*** Opening of Text under study ***
It is my sole heat source. I do have a second chinney with 3 flues that I could use for a stove in basement, or living area upstairs, but haven't needed any more heat than the Kitchen Queen.
I heat one level 1850 sq feet in NEPA. I built the home myself with R-22 walls and doubled R-22 in ceiling. It's a high density special order Owens Corning 6 inch insulation. Open floor plan that one small fan in kitchen wall evens out the temp in the back bedroom that is 10 degree difference without it.
Mine came with the 24 gallon reservoir, not installed yet. With this used as the only heat source, I removed a Fisher Mama Bear from the middle of a large kitchen, and had to connect it up right away. I'll set the tank on and plumb it soon when it's shut down during the day. We have a minimal fire overnight, kick it up to cook breakfast and add small splits to cook dinner. About 3 good size 20 inch long splits overnight leaves us comfortable on 25* nights. Warmer or colder overnight temps we adjust the load and air. The firebox would hold 10 or 12 of those splits and drive us out. It would be perfect in the basement and heat over 3000 sf in this home. But we need it in the kitchen. No more propane to cook or heat water ! The summer grate puts the fire directly under cooktop so the stove body doesn't heat up. We just won't use the oven much or bake during the summer. Our garden keeps us busy with plenty of cold dishes all summer anyway.
The users of the water tank I've spoken to use it as their only hot water source. They use either a ram in a stream, windmill connected pump, or hand pump to pump fresh water to a gravity tank for fresh water. This water is poured into the reservoir for the only hot water in the home. Some connect a "hot water keeper" higher than the stove and thermo-syphon to heat the tank water, then gravity feed to sinks and tub. These are Amish farms with no electric, or public utillities. They do use washing machines connected to the water tank, but the machine is powered by a gas engine. People don't realize everthing is governed by the Bishop within their area, so everyone is the same. No competition and no temptation to use electric for luxury or worldy uses. So the way they are used varies by church district.
*** Close of Text under study ***
*** Opening of Supplied material ***
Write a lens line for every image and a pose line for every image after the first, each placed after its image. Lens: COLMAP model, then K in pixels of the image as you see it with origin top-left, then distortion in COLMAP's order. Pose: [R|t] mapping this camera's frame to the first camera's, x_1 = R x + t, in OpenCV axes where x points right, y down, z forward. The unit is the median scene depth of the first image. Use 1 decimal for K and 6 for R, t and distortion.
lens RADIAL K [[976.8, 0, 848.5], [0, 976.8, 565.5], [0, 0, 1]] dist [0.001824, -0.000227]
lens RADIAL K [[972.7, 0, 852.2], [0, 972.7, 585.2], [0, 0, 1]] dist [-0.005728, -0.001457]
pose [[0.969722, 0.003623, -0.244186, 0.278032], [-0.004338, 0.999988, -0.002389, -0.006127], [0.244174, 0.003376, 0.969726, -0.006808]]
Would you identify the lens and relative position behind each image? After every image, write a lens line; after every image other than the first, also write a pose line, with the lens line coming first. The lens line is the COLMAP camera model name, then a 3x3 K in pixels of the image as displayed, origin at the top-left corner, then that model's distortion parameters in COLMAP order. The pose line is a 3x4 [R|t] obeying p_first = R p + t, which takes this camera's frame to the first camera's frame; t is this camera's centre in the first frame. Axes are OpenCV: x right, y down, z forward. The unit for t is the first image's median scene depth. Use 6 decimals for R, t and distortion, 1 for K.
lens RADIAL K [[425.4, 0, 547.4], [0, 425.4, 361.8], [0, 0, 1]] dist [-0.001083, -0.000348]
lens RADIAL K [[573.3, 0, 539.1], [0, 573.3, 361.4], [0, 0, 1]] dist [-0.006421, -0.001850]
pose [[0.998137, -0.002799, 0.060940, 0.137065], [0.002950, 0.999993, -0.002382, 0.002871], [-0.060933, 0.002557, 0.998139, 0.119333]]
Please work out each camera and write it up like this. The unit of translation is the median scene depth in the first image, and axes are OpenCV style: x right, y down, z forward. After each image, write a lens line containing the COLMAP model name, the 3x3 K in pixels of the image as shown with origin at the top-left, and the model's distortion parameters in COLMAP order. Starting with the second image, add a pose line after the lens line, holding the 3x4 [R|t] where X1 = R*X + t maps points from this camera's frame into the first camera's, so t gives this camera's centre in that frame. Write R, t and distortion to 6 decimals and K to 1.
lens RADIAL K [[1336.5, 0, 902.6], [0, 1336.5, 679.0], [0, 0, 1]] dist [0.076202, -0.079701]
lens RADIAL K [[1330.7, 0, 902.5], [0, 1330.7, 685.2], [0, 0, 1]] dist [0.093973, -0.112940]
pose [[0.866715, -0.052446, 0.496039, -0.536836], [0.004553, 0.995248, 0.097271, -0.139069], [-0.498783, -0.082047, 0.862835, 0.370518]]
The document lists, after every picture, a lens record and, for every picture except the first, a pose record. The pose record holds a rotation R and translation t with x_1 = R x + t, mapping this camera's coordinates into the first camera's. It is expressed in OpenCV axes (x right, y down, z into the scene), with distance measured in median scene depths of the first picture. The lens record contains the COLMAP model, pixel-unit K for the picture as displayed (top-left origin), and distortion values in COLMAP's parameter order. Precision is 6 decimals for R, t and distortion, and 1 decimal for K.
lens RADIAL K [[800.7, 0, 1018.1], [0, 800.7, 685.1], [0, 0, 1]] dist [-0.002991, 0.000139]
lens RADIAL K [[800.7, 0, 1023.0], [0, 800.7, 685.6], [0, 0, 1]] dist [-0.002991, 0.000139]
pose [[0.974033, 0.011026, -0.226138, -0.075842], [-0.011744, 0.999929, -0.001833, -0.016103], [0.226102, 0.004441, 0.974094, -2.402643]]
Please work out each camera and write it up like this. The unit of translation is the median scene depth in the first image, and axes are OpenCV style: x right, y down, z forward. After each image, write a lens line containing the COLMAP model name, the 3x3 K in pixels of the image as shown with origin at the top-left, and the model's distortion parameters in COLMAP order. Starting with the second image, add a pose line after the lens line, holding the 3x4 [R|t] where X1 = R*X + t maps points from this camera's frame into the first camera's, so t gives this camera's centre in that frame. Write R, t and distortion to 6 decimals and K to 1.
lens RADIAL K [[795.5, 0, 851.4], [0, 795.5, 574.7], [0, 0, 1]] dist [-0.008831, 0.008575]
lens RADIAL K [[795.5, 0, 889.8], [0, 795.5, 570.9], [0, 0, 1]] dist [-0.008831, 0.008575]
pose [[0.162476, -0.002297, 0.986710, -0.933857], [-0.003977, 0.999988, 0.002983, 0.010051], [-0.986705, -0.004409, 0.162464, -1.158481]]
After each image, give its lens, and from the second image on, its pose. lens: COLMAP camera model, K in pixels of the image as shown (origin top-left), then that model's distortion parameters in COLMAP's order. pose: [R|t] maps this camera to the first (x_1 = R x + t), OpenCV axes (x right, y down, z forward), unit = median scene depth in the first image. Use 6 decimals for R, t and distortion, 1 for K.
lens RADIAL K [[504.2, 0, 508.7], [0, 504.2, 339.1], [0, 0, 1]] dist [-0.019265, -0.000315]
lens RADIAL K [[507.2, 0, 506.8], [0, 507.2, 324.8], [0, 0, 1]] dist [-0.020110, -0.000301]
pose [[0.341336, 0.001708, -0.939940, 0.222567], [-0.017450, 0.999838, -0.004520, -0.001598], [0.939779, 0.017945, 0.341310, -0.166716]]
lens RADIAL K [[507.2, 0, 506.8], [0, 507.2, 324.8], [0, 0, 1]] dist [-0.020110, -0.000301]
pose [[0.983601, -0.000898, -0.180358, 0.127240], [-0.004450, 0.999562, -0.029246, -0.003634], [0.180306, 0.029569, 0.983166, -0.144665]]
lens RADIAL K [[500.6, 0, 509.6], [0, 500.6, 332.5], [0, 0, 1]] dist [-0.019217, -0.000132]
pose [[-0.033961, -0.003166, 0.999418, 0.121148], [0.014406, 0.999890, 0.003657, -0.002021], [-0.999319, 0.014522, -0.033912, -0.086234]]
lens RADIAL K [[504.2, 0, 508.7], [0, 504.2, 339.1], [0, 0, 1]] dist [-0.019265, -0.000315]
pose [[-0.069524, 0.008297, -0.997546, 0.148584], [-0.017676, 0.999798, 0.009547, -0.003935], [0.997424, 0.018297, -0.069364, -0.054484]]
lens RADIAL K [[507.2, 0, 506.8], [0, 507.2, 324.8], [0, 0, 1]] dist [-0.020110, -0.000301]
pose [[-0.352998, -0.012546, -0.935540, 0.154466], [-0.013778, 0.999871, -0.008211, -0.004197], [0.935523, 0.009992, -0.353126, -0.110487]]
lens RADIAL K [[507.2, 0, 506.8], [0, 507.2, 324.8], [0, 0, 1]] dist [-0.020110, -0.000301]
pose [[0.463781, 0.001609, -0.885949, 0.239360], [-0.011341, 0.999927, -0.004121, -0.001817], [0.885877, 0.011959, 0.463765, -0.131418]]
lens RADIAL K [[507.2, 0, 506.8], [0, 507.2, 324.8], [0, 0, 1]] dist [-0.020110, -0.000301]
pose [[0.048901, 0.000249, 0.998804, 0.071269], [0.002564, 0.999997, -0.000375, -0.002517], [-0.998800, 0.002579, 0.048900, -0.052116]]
*** Close of Supplied material ***
Required work
**A)** According to the cookstove post, what size is the water reservoir that came with the stove?
**B)** Copy from the cookstove post the passage from "It is my sole" up to and including "the Kitchen Queen.".
**C)** List every means the cookstove post gives for pumping fresh water to a gravity tank.

Task-by-task outputs
**A)** It is a 24-gallon reservoir.

**B)**
It is my sole heat source. I do have a second chinney with 3 flues that I could use for a stove in basement, or living area upstairs, but haven't needed any more heat than the Kitchen Queen.

**C)**
a ram in a stream
a windmill-connected pump
a hand pump